Assignment
Every entry must appear in the answer exactly as it does here.

Extracted entries

* * *

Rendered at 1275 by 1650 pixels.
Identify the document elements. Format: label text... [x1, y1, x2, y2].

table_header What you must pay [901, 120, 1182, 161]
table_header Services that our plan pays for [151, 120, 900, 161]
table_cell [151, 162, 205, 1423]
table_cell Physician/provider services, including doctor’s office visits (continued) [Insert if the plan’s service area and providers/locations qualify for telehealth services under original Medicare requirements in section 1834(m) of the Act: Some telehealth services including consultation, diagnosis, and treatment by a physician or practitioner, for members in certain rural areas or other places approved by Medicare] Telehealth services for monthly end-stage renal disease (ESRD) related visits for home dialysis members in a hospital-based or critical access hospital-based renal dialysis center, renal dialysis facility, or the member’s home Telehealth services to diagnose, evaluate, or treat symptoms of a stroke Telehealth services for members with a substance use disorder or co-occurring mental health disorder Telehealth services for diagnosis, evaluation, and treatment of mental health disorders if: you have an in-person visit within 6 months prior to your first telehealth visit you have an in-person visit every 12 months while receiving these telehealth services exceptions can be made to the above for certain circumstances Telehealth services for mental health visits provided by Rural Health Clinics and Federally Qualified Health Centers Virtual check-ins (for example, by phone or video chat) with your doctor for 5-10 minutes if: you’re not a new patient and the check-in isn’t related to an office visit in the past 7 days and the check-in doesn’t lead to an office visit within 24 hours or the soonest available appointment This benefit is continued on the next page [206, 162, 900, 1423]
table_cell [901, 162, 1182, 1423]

* * *

Answer space
Rendered at 1275 by 1650 pixels.
Identify the document elements. Format: label text... [x1, y1, x2, y2].

table_header What you must pay [901, 120, 1182, 161]
table_header Services that our plan pays for [151, 120, 900, 161]
table_cell [151, 162, 205, 1423]
table_cell Physician/provider services, including doctor’s office visits (continued) [Insert if the plan’s service area and providers/locations qualify for telehealth services under original Medicare requirements in section 1834(m) of the Act: Some telehealth services including consultation, diagnosis, and treatment by a physician or practitioner, for members in certain rural areas or other places approved by Medicare] Telehealth services for monthly end-stage renal disease (ESRD) related visits for home dialysis members in a hospital-based or critical access hospital-based renal dialysis center, renal dialysis facility, or the member’s home Telehealth services to diagnose, evaluate, or treat symptoms of a stroke Telehealth services for members with a substance use disorder or co-occurring mental health disorder Telehealth services for diagnosis, evaluation, and treatment of mental health disorders if: you have an in-person visit within 6 months prior to your first telehealth visit you have an in-person visit every 12 months while receiving these telehealth services exceptions can be made to the above for certain circumstances Telehealth services for mental health visits provided by Rural Health Clinics and Federally Qualified Health Centers Virtual check-ins (for example, by phone or video chat) with your doctor for 5-10 minutes if: you’re not a new patient and the check-in isn’t related to an office visit in the past 7 days and the check-in doesn’t lead to an office visit within 24 hours or the soonest available appointment This benefit is continued on the next page [206, 162, 900, 1423]
table_cell [901, 162, 1182, 1423]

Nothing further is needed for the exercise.